Sin embargo, desde el siglo XIX el panorama de partidos español se sitúa en un eje izquierda-derecha y, amén de que pueda cambiarse en los siglos venideros, es el que hoy utilizan los ciudadanos para mostrar sus preferencias electorales [1]. Por eso, salvo partidos con intereses muy concretos y determinados –estoy pensando en el PACMA o en la reivindicación de un referéndum soberanista como bandera de ciertas coaliciones/confluencias en Cataluña o Euskadi– aquellas formaciones que no encuentren cómo distinguirse de los partidos con mayor madurez ideológica y estructuras organizativas más sólidas (PP, PSOE, PCE o PNV) están abocadas a la marginalidad. Es difícil hacerse un hueco en el eje izquierda-derecha aportando ideas huérfanas, es decir, ideas que no aparezcan ya defendidas en alguna propuesta política. De ahí que haciendo de la necesidad virtud, la única estrategia posible sea, primero, entretener a la audiencia hablando de “significantes vacíos” aprovechando el capital simbólico que tiene el conocimiento científico para después, enfervorizar a los seguidores con imágenes de la cultura del espectáculo de masas como “juego de tronos” o metáforas como “patear el tablero” o “asaltar los cielos”. El objetivo es sencillo y de manual de primero de carrera.

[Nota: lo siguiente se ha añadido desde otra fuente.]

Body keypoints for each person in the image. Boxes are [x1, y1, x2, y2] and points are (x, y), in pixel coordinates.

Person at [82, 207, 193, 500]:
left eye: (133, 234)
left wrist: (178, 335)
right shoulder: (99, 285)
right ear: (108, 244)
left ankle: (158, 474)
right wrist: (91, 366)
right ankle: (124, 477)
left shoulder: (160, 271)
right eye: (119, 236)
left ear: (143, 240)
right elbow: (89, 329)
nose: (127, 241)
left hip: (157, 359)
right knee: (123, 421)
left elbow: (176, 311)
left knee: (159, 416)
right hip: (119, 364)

Si fracturamos el continuum izquierda-derecha y decimos que los «significantes» (o sea las etiquetas) que lo han estructurado (comunismo, socialismo, socialdemocracia…) no sirven ya, todas las ideas políticas quedarán de nuevo huérfanas de adscripción partidaria y, como en un mercado persa, se podrán barajar y repartir ex novo las ideas y construir otros discursos ideológicos. De ahí la necesidad que tienen C’s y Podemos de sorpassar a los competidores que, en el imaginario colectivo, detentan el monopolio de las ideas políticas posibles: PP, IU y PSOE. Todo funciona muy bien cuando se piensa desde un escritorio y desde el cientifismo de unos planteamientos nada empáticos ni comprensivos que creen que 1+1 es siempre 2.

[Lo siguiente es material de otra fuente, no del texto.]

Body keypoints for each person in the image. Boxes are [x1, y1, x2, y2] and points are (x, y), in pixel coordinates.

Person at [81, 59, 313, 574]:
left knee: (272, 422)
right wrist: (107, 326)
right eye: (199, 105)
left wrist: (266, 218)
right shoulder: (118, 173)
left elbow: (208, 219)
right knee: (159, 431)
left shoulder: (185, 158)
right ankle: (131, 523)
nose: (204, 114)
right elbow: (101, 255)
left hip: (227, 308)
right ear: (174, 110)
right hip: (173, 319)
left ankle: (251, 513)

Pero la trasposición acrítica de unas teorías nacidas para explicar una realidad socio-económica y política (por ejemplo, la latinoamericana) a otra realidad (por ejemplo, la española) es un error de científico principiante. Pretender vaciar los significantes políticos (es decir, las etiquetas) de un sentido forjado por la memoria histórica de una sociedad reduciendo el análisis del discurso a una semiología que rehúsa la pragmática, es un ejercicio de tanta arrogancia intelectual que produciría risa si no fuese por las terribles consecuencias de tener que soportar cuatro años más las políticas antisociales y la irrespetuosa indolencia del Sr. Rajoy y sus acólitos.

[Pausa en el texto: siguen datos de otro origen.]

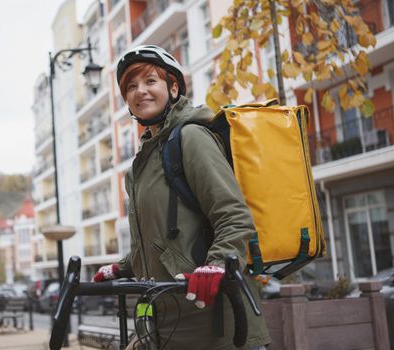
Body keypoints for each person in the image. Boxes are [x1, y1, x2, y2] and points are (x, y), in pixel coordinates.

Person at [93, 45, 271, 350]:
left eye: (150, 81)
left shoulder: (191, 138)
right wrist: (123, 267)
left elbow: (234, 216)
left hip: (220, 327)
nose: (140, 92)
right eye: (131, 87)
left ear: (173, 88)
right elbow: (161, 241)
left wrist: (216, 264)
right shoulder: (140, 165)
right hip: (171, 326)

[1] Un buen ejemplo de la vigencia del eje izquierda-derecha en España, de su anclaje en la memoria histórica y de cómo la jerarquía de los valores varía entre los electores de diferentes partidos es este reportaje de La Sexta a votantes del Partido Popular [emitido el 30 de junio de 2016 en El Intermedio]. El reportaje evidencia cómo prevalece el ideal de la unidad de España aunque se gestione de manera amoral, frente al riesgo de una España federal gobernada por un Frente Popular: un significante –en absoluto vacío– cuya sola mención hace reverdecer una memoria colectiva en la que aún pervive la Guerra.